■ PROMPT 1: In the game story, what was the final score of East Carolina's Labor Day game against Cincinnati?
■ PROMPT 2: Please copy the game story word for word, starting with "That's an understatement." and going on through "painfully reminiscent fashion.".

:: DOCUMENT PASSAGE

The post-game slants
and audio bytes, as
penned and digitally
recorded by staff
writer Denny O'Brien.

Game No. 1: ECU at UC — The Vitals

• O'Brien: Same ol', same ol' for ECU
• Long Labor Day for J.T. and Pirates
• Box Score & Statistics
• Audio: J.T., ECU players, & 'Shank'
• C-USA Standings, Schedule & Sores
• ECU Schedule, Scores & Links
Cincinnati's Derick Eddington (26) runs for a touchdown in the third quarter as East Carolina's Travis Heath (45) tries to catch him in Cincinnati, Monday, Sept. 1, 2003. (AP Photo: Tom Uhlman)

CINCINNATI — The problems that plagued East Carolina over the past two seasons apparently have persisted into 2003. Only a few of the faces and schemes have changed.

What figured to be a year of marked improvement — especially on defense — has begun more like a season of confirmation that the Pirates have slipped considerably in the Conference USA pecking order. The days of competing for the league brass suddenly seem like a distant memory.

And unless first-year coach John Thompson can concoct an early-season miracle, a 40-3 loss to Cincinnati on Labor Day will seem like a vacation compared to the remainder of this year's slate.

"There are a lot of things that we've got to get so much better on," Thompson said. "We've got to be a better football team, which we will. We've been a tough football team all camp."

"We got it stuck to us pretty good today by a good football team and a well-coached football team. We didn't do anything all day to create a lot of momentum."

That's an understatement.

From the very first series, East Carolina appeared as if it was physically inferior to a Cincinnati program over which it historically has been dominant. The Bearcats ran over, through, and around the Pirates' demoralized defense in painfully reminiscent fashion.

::::
:: RECORDS PROVIDED

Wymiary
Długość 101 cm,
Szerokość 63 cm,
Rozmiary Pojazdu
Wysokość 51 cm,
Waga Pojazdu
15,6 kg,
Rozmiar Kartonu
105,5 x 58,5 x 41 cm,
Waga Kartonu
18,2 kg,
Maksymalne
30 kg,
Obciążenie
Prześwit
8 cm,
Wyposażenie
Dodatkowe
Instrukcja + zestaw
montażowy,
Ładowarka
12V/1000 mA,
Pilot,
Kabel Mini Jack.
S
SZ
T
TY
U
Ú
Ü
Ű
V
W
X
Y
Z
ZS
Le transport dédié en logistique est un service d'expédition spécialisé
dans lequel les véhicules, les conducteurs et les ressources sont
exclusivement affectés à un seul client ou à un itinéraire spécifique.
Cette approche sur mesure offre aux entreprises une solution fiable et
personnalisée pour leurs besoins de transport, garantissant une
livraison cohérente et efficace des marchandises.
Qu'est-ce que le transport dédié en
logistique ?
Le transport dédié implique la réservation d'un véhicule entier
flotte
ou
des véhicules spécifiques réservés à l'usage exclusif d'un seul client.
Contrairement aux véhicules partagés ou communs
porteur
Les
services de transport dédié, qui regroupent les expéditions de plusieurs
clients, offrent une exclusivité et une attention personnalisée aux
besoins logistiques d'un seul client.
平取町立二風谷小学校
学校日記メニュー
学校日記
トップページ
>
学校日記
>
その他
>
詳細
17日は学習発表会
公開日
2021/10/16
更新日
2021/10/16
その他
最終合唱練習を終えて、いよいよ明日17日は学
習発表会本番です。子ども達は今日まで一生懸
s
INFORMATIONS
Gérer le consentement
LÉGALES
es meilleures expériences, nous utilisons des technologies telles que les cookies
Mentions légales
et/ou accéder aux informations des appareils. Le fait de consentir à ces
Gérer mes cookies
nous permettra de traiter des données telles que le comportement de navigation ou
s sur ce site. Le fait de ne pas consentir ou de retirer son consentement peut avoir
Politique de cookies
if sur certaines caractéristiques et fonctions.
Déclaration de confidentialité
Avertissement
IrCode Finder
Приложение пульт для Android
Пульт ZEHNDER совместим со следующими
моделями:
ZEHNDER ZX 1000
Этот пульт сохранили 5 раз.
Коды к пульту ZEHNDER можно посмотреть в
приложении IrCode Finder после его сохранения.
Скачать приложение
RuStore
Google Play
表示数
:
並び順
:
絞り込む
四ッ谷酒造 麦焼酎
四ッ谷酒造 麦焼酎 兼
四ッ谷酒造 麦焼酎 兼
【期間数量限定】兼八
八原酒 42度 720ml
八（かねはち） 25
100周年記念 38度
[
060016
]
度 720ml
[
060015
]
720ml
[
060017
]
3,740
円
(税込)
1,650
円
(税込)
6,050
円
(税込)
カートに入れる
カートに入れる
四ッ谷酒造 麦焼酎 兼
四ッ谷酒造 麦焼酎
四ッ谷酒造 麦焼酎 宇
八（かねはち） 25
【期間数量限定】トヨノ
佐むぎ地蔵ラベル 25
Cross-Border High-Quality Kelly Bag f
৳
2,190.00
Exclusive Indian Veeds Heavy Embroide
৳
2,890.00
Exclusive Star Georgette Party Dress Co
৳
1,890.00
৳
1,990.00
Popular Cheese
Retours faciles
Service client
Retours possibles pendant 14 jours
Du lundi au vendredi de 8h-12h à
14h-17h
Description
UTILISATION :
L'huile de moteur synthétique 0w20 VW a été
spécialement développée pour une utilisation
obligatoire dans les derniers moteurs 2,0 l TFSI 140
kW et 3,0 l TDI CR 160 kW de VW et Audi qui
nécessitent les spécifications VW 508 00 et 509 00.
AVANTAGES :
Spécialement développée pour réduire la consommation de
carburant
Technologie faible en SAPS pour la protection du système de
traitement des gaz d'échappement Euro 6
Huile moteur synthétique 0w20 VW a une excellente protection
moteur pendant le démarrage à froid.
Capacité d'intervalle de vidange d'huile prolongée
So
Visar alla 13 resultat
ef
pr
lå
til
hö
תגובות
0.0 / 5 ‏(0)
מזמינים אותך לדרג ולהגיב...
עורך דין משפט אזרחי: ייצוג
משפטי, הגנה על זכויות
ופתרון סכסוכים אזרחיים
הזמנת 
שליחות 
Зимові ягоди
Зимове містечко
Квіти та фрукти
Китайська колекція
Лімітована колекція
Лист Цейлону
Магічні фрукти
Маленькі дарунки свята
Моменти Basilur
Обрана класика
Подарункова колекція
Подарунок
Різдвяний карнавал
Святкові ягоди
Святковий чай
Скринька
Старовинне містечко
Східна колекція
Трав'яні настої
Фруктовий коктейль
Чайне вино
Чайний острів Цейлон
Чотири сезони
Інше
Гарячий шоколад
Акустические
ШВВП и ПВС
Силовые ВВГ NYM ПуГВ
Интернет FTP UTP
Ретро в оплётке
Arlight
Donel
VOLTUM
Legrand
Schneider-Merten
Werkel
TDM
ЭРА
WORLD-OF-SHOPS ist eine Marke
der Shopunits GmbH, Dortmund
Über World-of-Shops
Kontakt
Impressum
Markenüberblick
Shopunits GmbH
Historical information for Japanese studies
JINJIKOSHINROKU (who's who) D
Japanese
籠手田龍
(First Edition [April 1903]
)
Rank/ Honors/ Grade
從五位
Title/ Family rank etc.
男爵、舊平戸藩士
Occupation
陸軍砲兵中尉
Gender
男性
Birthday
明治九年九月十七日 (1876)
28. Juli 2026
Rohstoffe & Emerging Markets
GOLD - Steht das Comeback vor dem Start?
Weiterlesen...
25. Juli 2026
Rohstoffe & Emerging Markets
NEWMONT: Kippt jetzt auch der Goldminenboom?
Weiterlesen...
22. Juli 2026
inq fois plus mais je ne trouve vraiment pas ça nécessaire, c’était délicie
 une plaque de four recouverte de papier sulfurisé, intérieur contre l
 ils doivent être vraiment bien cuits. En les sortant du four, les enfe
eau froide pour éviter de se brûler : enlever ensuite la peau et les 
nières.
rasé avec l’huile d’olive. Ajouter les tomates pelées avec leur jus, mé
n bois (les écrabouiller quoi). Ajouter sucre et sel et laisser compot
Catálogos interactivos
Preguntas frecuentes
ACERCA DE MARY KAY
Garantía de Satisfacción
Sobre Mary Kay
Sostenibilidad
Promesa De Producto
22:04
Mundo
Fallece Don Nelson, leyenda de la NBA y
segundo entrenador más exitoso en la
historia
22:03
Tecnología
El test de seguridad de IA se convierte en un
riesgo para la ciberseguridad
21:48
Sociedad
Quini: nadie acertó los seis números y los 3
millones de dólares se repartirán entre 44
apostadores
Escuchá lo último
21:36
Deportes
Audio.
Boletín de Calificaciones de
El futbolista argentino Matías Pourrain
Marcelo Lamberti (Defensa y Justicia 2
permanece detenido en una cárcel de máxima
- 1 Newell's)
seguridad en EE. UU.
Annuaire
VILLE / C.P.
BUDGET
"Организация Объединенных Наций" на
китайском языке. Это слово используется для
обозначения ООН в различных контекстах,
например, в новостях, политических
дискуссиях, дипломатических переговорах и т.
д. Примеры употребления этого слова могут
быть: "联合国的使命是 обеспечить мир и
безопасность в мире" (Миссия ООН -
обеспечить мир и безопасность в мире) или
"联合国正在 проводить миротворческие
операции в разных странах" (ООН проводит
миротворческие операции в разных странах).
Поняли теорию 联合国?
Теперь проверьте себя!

::::

■ EXPECTED ANSWER 1: Cincinnati beat East Carolina 40-3.

■ EXPECTED ANSWER 2:
That's an understatement.

From the very first series, East Carolina appeared as if it was physically inferior to a Cincinnati program over which it historically has been dominant. The Bearcats ran over, through, and around the Pirates' demoralized defense in painfully reminiscent fashion.